What to produce — Retype the lines of the listing below exactly, but only those from the one containing "Zakaz.HappyBaby2000@ya.ru" through the last line; pictures stay out.

Available records —
* * * * *

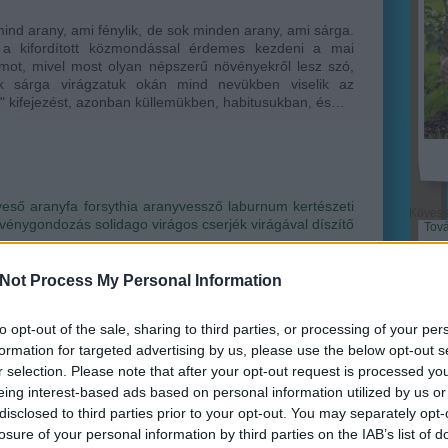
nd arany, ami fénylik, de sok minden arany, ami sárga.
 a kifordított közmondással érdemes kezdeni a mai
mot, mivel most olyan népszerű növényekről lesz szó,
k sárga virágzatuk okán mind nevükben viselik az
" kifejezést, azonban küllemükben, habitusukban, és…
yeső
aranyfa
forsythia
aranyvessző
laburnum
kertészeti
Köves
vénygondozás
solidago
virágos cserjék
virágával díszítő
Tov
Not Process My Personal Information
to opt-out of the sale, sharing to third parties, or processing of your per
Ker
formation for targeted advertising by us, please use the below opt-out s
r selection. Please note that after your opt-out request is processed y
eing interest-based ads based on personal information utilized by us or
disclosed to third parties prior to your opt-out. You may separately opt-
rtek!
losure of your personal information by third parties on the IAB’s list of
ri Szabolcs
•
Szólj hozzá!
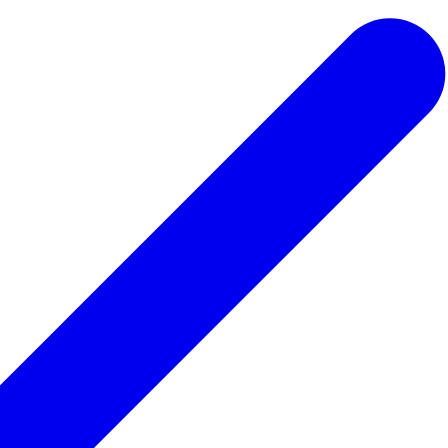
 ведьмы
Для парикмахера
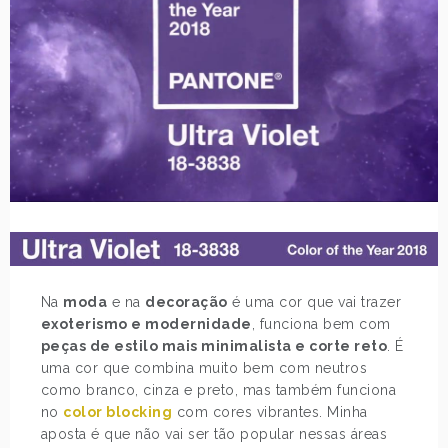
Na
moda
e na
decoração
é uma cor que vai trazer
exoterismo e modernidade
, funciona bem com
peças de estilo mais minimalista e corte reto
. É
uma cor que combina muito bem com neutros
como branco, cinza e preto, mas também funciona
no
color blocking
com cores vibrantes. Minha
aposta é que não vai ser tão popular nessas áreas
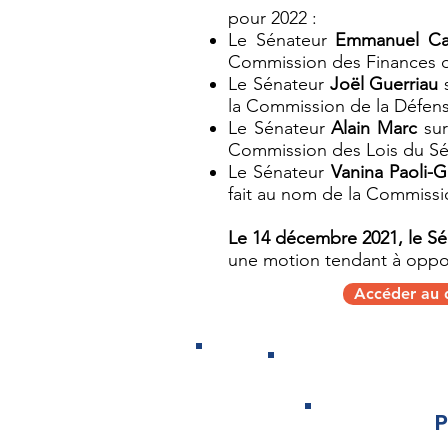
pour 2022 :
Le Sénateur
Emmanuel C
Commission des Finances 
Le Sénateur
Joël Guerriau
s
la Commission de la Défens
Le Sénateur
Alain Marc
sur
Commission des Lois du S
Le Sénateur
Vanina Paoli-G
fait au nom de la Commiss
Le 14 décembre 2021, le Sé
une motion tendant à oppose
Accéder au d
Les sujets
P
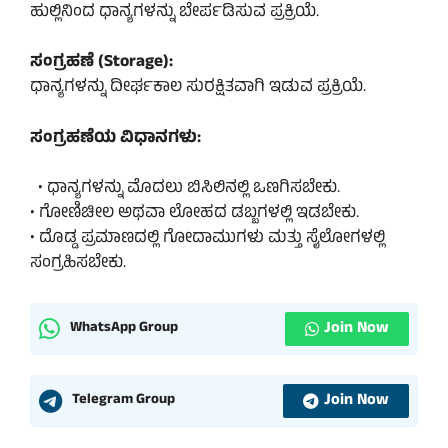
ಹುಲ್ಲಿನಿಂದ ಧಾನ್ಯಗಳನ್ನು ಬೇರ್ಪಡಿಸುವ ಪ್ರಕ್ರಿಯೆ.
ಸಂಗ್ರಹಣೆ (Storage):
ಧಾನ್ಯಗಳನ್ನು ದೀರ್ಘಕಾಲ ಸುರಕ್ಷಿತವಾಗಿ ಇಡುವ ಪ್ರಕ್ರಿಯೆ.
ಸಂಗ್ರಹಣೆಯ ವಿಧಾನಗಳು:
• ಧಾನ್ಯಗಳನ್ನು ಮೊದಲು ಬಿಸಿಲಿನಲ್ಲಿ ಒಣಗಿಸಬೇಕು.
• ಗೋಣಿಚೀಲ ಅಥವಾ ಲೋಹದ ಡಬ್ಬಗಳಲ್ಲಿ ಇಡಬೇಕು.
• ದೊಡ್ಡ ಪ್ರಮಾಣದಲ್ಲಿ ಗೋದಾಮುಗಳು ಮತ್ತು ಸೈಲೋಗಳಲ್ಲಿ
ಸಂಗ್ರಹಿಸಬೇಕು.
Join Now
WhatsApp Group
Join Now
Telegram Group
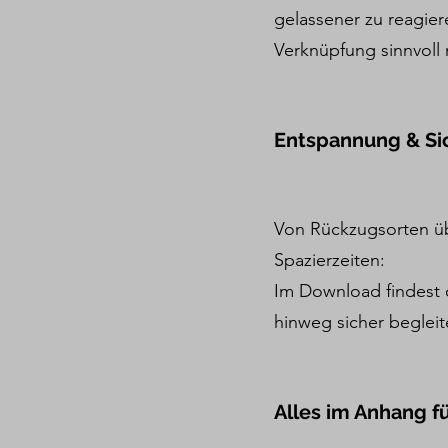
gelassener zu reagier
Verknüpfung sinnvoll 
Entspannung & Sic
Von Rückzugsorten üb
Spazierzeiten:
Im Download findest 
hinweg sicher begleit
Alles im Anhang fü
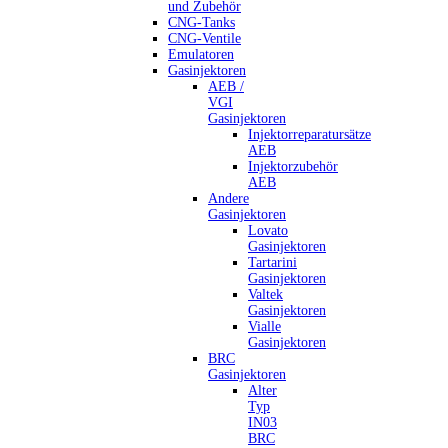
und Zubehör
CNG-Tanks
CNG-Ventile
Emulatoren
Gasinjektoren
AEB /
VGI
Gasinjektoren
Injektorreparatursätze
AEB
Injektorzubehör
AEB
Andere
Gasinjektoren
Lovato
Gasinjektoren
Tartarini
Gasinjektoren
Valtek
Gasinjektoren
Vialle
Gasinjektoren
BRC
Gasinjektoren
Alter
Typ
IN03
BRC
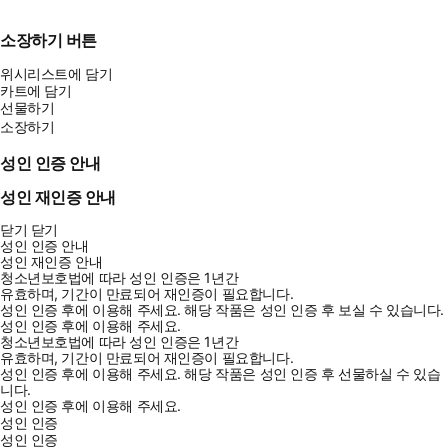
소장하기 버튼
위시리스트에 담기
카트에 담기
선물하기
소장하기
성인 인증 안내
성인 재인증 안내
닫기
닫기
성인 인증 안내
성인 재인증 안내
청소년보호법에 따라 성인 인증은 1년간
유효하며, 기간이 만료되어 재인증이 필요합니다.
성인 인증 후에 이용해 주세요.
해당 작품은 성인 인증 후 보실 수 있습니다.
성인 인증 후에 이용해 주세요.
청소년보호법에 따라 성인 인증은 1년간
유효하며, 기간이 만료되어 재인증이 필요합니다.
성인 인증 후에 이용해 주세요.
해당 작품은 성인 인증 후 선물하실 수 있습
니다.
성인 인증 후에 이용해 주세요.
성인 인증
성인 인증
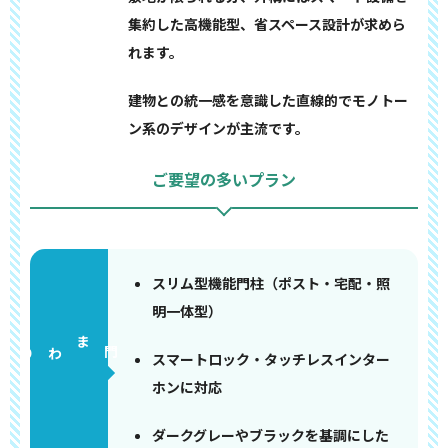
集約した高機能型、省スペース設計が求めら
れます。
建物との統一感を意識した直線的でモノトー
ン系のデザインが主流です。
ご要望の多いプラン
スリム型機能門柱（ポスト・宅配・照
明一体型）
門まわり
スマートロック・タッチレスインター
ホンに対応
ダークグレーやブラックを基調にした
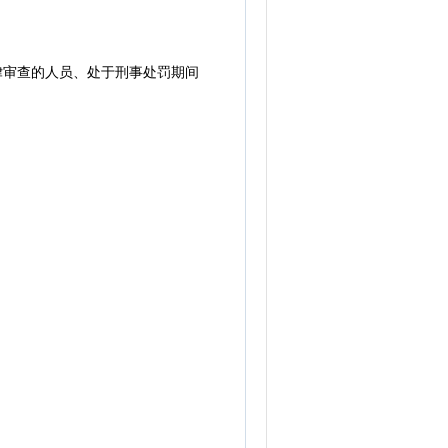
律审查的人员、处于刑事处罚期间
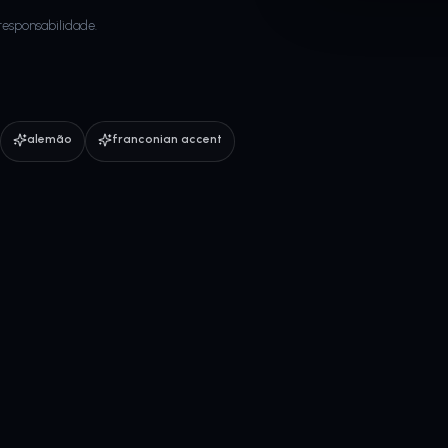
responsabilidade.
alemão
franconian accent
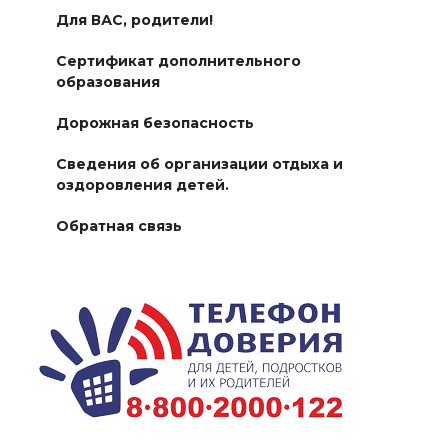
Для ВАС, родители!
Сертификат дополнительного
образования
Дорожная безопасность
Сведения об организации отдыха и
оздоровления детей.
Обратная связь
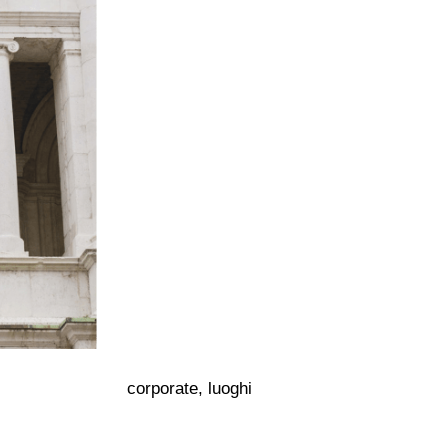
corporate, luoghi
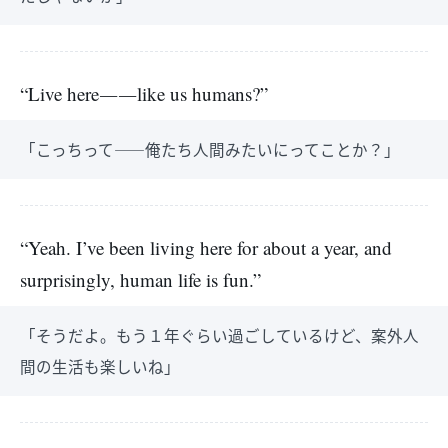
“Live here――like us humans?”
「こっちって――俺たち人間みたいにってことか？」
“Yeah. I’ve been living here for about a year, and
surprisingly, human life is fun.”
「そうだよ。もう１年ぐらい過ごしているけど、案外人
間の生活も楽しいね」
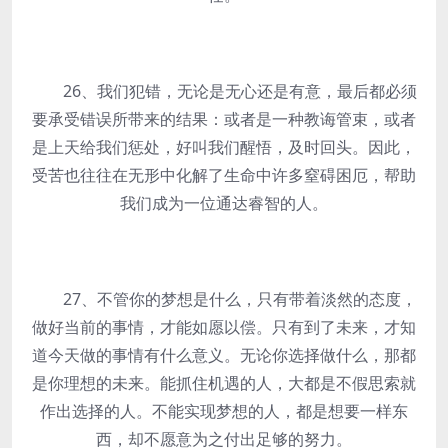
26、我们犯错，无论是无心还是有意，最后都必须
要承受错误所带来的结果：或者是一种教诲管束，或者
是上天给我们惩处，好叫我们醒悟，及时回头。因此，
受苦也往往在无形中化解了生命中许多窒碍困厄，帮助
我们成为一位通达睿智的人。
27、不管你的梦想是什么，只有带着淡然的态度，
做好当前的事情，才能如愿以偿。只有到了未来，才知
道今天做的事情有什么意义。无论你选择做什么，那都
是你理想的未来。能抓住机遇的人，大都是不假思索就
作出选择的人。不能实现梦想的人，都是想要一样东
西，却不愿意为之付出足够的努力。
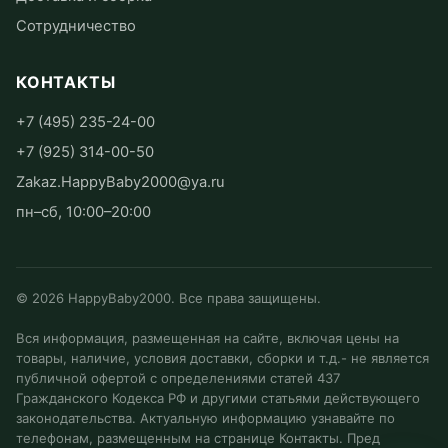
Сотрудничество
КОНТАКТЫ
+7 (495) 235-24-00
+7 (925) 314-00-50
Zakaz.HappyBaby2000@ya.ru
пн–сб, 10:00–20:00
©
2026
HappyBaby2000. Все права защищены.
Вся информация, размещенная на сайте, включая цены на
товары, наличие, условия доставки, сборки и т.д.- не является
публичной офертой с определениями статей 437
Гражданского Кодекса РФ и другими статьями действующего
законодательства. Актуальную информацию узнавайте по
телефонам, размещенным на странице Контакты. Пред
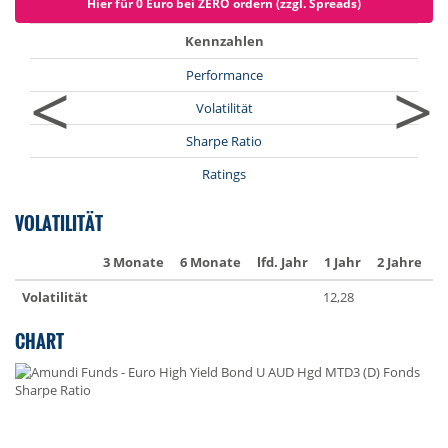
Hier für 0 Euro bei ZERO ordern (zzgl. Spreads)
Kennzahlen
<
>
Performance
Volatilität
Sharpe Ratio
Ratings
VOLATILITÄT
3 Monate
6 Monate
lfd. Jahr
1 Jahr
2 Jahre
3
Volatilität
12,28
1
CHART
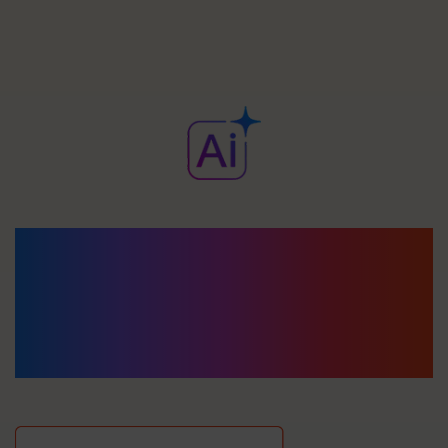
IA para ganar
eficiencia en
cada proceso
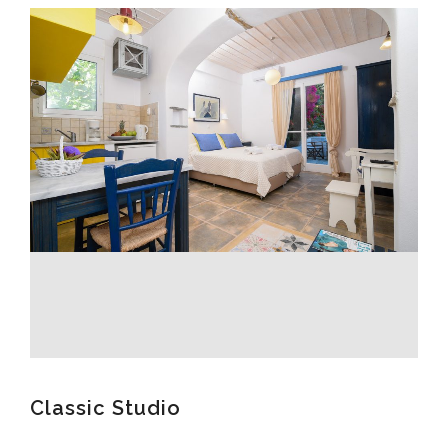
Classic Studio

* * * * *

Response to this task —
Zakaz.HappyBaby2000@ya.ru
пн–сб, 10:00–20:00
©
2026
HappyBaby2000. Все права защищены.
Вся информация, размещенная на сайте, включая цены на
товары, наличие, условия доставки, сборки и т.д.- не является
публичной офертой с определениями статей 437
Гражданского Кодекса РФ и другими статьями действующего
законодательства. Актуальную информацию узнавайте по
телефонам, размещенным на странице Контакты. Пред
Hier für 0 Euro bei ZERO ordern (zzgl. Spreads)
Kennzahlen
<
>
Performance
Volatilität
Sharpe Ratio
Ratings
VOLATILITÄT
3 Monate
6 Monate
lfd. Jahr
1 Jahr
2 Jahre
3
Volatilität
12,28
1
CHART
IA para ganar
eficiencia en
cada proceso
Classic Studio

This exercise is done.